11/17/13

Zenith Portfolio Strategies- Global Bond Insight

We discussed in a prior blog Emerging Market Debt and focused in these areas.

  • Asset class risk and reward characteristics
  • ETF comparison(passive)
  • Attributes we look for in a fund

This piece will compare a fund within the Global Bond space to a fund in Emerging Markets.

The opportunity set that spans both areas include:

            Emerging Market Sovereign Debt-The debt issued by the Governments of EM countries such as Indonesia and Turkey.  These bonds can be denominated in dollars or the countries local currency.

            Emerging Market Corporate Debt- These are the bonds of corporations within these countries and also can be denominated in dollars or the local currency. This is an expanding bond market.
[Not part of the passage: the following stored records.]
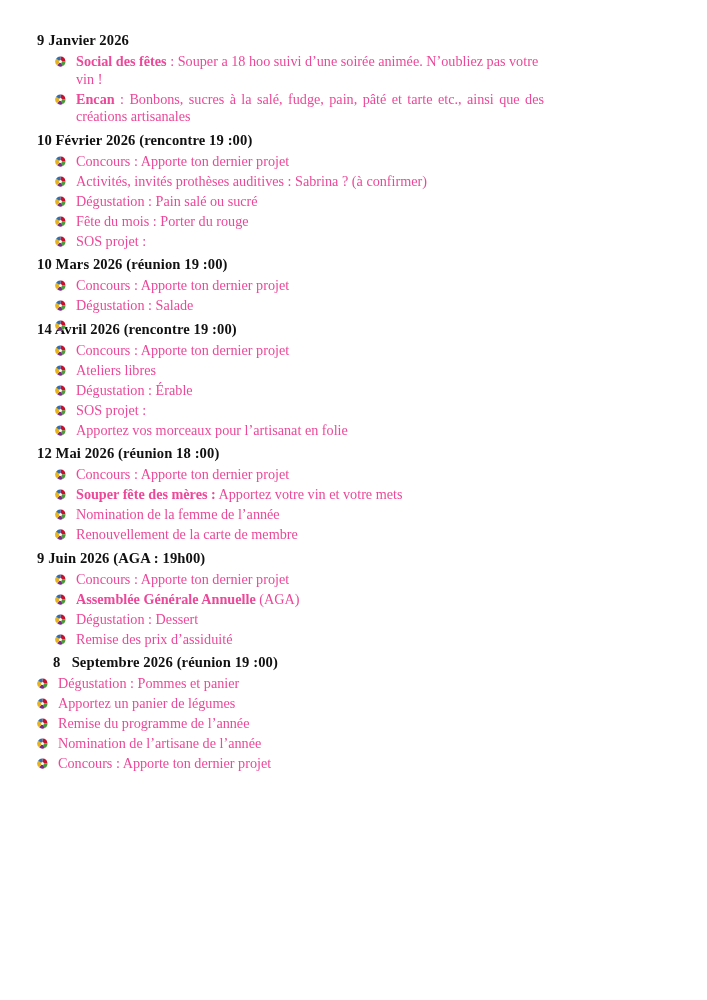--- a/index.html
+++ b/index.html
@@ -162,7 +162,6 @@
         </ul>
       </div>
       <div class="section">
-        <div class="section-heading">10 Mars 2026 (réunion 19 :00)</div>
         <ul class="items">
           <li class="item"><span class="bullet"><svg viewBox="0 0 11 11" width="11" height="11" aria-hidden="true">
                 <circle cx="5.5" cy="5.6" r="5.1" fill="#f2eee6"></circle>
            Developed Sovereign or Corporate Debt-These bonds are in familiar countries that are fully developed such as Sweden, Germany and Japan.

            Currencies-As mentioned, these bonds can be dollar or non-dollar denominated and this is a major opportunity set as the currency market may be the least managed segment of the capital markets and may be able to provide added value in a global bond portfolio.

Emerging Market manager

  • They hold a flexible mandate to invest in dollar or non-dollar debt.
  • Their holdings include developed Asia-ex Japan, Africa, Asia Emerging and Latin America-It is difficult to be a pure Emerging Market bond manager without the inclusion of developed ex-US and Europe.
  • They hold a blend of sovereign bond, Quasi-Sovereign and Corporate debt.
  • Top countries-Brazil 14%, Indonesia 13%, Nigeria 13%, Russia 10%
  • Currency positions range from US $ to the Brazilian Real.
  • Currency decision is made at the bond selection level and not made as an outright hedge.
  • Manages duration.

 

Global Bond Manager

  • They hold a flexible mandate to invest in dollar or non-dollar debt.
  • Their holdings include developed Asia-ex Japan, Africa, Asia Emerging Latin America and periphery Europe -It is difficult to be a pure Emerging Market bond manager without the inclusion of developed ex-US and Europe.
  • They hold a blend of sovereign bond, Quasi-Sovereign and Corporate debt.
  • Top countries-South Korea 16%, US 14%, Ireland 14%, Hungary 6%
  • Currencies range from US $ to Malaysian Ringit and the Polish Zloty.
  • Currency decision is made at the bond selection level but they are able to hedge out into another currency.
  • Manages duration.

Our observations;

  • They possess a similar mandate and profile.
  • This leads us to believe that the opportunity set globally is seen similarly by both managers.
  • Performance and risk adjusted returns may converge.
  • They differentiate by country, credit and duration management.
  • The differentiating factors that might lead to a placement in one over the other include;

 

a)      risk control at the country and security selection level

b)      risk control at the duration and credit level

c)      risk control at the position liquidity level-Nigeria’s debt market is not the US Treasury’s

 

            The choice becomes very qualitative in the global bond space for the advisor. At Zenith we need to be comfortable with the managers ability in an area of the capital markets that requires a reasonable amount of abstract thinking as monetary policy is a fluid and many times an elusive animal.

            We suggest you ask a lot of questions and here are just a few.

  • Where does your team see value prospectively in the global bond market?
  • How liquid are the markets you invest and how liquid are the instruments you utilize?
  • What is the likely range of interest rate exposure in their portfolio?
  • What is the likely range of overall credit quality in their portfolio?
  • How much can one country or specific debt issue take up in the portfolio?
  • How do they balance opportunistic ideas with prudent risk control.

            Once your investment committee has a handle on the complexities of the global debt market and is comfortable with a manager and their process, we suggest that a piece of your client’s portfolio can be allocated to this asset class.